ПС-фото мальчиков класса попробую поставить в коментах.
«История одного «предательства»
Занимаюсь тем, что выуживаю какие-то воспоминания, сортирую на тёмные и светлые, стараюсь оформлять всё это более-менее художественно. Поехали?
44-светлое
С Антоном я был знаком не долго, мы пересеклись по работе. Антоха дизайнер и довольно толковый. Причём, без специального образования.

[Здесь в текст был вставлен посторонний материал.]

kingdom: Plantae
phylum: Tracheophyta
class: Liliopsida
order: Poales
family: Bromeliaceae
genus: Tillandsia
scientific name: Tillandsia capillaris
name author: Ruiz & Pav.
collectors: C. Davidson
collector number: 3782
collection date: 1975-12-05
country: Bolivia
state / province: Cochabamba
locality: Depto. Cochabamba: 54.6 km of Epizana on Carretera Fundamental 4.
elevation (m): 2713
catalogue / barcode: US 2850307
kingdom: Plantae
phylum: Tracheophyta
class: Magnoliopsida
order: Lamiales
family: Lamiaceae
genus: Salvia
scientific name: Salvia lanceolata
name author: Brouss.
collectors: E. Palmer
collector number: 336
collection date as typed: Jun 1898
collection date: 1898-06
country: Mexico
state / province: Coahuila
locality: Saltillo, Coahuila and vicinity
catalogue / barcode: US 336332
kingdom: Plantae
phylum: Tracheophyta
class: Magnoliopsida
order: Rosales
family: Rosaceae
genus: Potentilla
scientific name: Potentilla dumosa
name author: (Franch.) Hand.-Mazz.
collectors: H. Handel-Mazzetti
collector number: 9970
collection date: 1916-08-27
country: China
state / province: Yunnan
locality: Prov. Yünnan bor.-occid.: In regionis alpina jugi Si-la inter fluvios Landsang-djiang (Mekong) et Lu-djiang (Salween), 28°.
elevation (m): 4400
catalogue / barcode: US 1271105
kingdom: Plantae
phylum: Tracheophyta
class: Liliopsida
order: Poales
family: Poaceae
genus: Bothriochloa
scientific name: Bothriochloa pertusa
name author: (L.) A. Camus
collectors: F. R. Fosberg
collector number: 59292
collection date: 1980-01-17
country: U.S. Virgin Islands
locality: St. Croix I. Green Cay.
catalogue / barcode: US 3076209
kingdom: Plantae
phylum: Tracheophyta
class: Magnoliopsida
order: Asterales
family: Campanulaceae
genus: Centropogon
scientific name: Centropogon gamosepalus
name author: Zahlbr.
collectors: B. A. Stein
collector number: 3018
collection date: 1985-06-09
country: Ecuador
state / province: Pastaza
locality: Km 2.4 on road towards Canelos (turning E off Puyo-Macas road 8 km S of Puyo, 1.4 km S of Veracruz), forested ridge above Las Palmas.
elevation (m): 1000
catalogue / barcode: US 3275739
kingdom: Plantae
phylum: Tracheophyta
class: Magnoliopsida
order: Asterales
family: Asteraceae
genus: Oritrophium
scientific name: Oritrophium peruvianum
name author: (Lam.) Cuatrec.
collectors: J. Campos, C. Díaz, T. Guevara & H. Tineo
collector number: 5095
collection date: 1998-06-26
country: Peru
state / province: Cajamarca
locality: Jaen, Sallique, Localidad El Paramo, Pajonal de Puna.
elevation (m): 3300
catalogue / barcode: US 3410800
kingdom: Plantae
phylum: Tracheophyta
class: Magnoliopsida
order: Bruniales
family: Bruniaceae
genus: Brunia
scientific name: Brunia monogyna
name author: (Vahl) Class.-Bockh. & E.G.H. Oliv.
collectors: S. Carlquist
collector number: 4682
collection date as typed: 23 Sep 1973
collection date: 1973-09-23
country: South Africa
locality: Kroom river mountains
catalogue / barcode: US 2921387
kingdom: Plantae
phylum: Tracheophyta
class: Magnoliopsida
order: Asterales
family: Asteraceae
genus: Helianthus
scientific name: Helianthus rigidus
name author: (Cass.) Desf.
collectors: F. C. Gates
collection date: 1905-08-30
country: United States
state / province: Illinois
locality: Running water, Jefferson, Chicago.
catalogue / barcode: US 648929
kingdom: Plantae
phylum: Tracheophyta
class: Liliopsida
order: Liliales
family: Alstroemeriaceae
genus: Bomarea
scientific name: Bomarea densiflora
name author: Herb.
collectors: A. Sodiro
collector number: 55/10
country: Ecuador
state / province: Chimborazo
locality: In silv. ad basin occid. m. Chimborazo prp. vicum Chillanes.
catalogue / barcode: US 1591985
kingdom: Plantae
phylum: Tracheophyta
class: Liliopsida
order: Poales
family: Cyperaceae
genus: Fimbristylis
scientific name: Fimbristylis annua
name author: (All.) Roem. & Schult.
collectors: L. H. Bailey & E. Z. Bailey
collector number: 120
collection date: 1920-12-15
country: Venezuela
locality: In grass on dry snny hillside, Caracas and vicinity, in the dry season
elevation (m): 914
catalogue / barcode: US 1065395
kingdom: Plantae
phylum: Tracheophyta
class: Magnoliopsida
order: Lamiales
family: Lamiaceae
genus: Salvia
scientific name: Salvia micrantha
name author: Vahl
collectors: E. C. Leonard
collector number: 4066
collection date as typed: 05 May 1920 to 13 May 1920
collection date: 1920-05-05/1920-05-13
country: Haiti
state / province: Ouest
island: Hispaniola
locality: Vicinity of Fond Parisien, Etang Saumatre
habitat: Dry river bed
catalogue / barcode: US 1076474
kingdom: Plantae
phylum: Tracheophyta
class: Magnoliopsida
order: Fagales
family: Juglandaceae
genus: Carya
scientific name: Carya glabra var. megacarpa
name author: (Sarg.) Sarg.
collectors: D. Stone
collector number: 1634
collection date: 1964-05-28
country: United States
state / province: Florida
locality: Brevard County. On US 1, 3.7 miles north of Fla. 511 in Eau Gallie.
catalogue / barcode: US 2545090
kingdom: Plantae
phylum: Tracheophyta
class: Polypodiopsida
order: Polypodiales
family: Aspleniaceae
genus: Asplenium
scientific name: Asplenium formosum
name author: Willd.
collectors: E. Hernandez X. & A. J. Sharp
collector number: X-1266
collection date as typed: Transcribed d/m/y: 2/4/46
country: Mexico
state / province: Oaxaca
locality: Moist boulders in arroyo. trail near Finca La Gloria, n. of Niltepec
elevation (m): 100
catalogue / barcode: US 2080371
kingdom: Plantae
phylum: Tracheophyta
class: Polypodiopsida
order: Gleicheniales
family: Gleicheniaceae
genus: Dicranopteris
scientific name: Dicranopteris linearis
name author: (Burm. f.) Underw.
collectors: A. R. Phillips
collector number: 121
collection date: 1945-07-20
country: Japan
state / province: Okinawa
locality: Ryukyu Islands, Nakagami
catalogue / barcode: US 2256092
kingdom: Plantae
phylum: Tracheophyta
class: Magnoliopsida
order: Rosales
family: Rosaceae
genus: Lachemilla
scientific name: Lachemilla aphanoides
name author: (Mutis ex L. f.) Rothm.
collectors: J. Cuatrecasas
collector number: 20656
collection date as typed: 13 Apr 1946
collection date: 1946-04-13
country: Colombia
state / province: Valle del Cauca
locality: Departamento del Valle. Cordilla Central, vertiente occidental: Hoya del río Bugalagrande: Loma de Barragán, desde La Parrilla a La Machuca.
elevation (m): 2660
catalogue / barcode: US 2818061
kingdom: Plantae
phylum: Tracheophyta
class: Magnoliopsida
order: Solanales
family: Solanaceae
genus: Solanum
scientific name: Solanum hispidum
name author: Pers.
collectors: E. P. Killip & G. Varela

(Однажды я устраивался на работу, давно это было, пришел на собеседование, там сидело ещё человек пять, таких же соискателей. Вызвали даму средних лет в странном свитере и чудно́й шапочке. Она открыла дверь и с порога: “Меня зовут *****, Я - ХУДОЖНИК ОТ БОГА!” Кто-то спросил, а мы тут все от лукавого, что ли?)
Так вот, Антоха дизайнер от бога и без сарказма, и чувствует, что нужно делать интуитивно. Это невозможно объяснить и научиться, научить. Костя, подогнал ему заказ, а когда ему понадобился художник, Костя привел меня. С Антона он взял процент за заказ, с меня из того, что мне заплатит Антон. В этом суть деятельности Константина. Просто и эффективно. Я познакомился с Тохой в момент, когда в его жизни была эпопея (Хозяин квартиры/Плиточник) с зодчим по имени Игорь!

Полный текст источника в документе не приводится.